# Excerpt
** START **
Opinion
04-23-00504-CV
05-15-2024
From the 25th Judicial District Court, Guadalupe County, Texas Trial Court No. 20-0818-CV Honorable William D. Old III, Judge Presiding
Sitting: Rebeca C. Martinez, Chief Justice, Patricia O. Alvarez, Justice, Beth Watkins, Justice.
MEMORANDUM OPINION
BETH WATKINS, JUSTICE.
AFFIRMED
In this restricted appeal, appellant Sandra S. Wilcox Williams Smith challenges a November 8, 2022 delinquent tax judgment. We affirm the judgment.
Background
On April 22, 2020, appellee the County of Guadalupe filed an original petition for the collection of delinquent property taxes on behalf of itself and the Seguin Independent School District. The County's original petition listed Smith and Lois Wilcox as the defendants who had a potential interest in the property at issue, and the County eventually amended its petition to add nine other defendants. After making several attempts to personally serve Smith in both California and Oklahoma, the County served Smith by posting notice on the door of the Guadalupe County Courthouse.
** END **
Collection entries
** START **
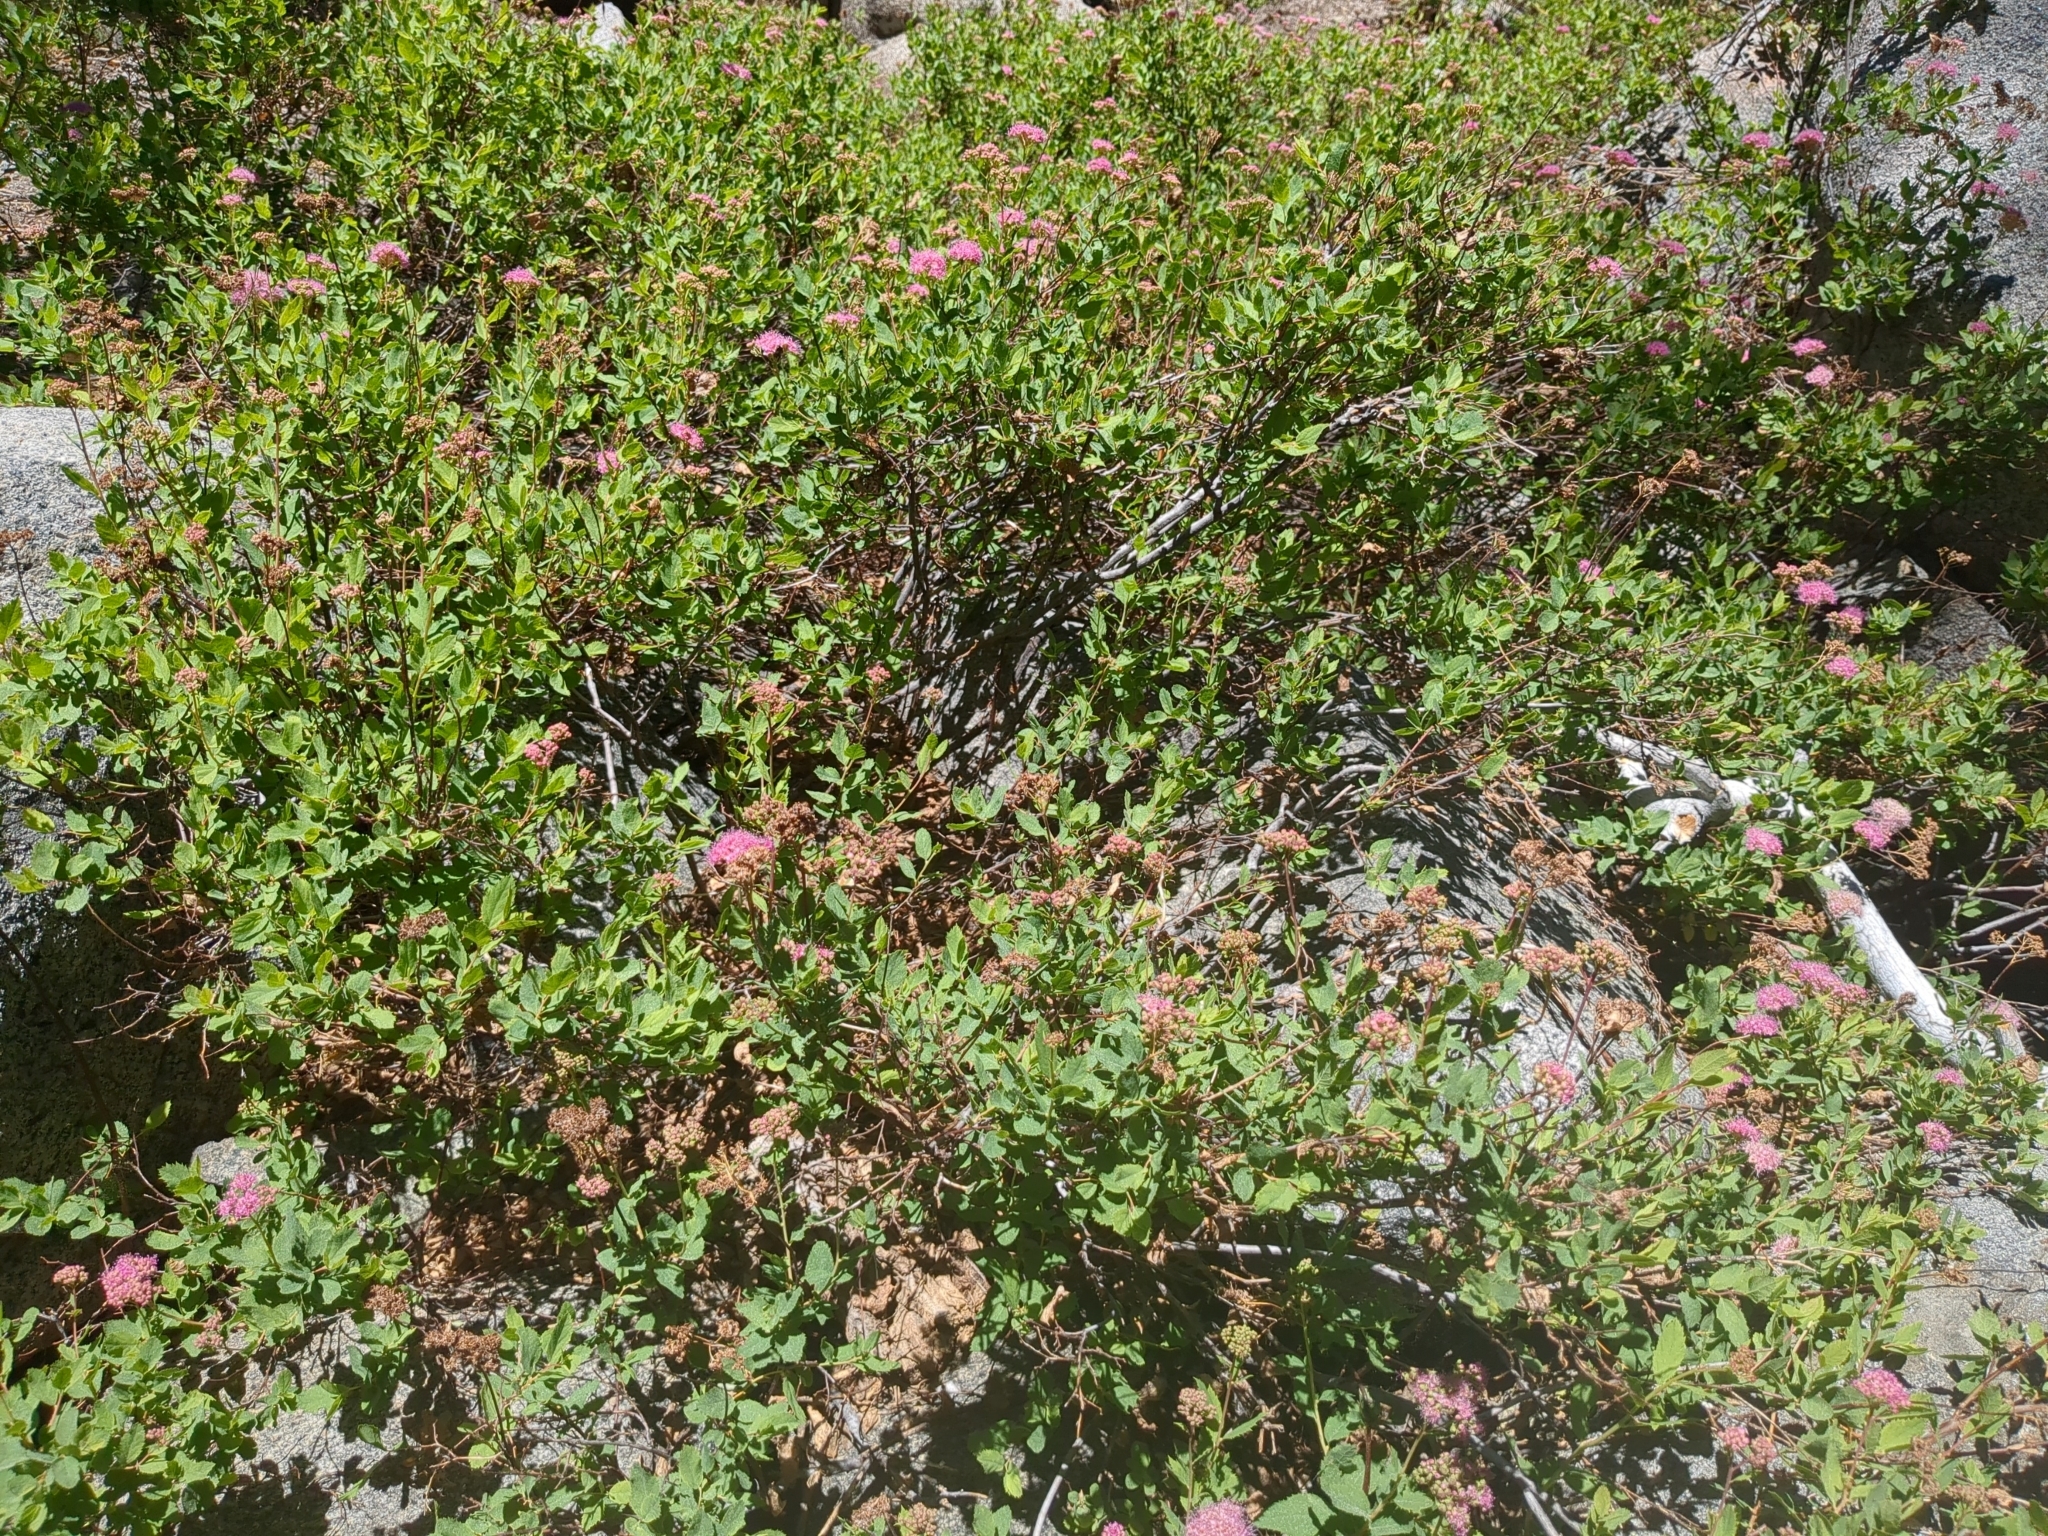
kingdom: Plantae
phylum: Tracheophyta
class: Magnoliopsida
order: Rosales
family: Rosaceae
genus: Spiraea
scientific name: Spiraea splendens
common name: Subalpine meadowsweet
** END **
# Exercise set
#1 According to the opinion, on what date did the County of Guadalupe file its original petition for the collection of delinquent property taxes?
#2 Repeat the opinion word for word from "MEMORANDUM OPINION" to "Guadalupe County Courthouse.".

# The solutions
#1 April 22, 2020

#2
MEMORANDUM OPINION
BETH WATKINS, JUSTICE.
AFFIRMED
In this restricted appeal, appellant Sandra S. Wilcox Williams Smith challenges a November 8, 2022 delinquent tax judgment. We affirm the judgment.
Background
On April 22, 2020, appellee the County of Guadalupe filed an original petition for the collection of delinquent property taxes on behalf of itself and the Seguin Independent School District. The County's original petition listed Smith and Lois Wilcox as the defendants who had a potential interest in the property at issue, and the County eventually amended its petition to add nine other defendants. After making several attempts to personally serve Smith in both California and Oklahoma, the County served Smith by posting notice on the door of the Guadalupe County Courthouse.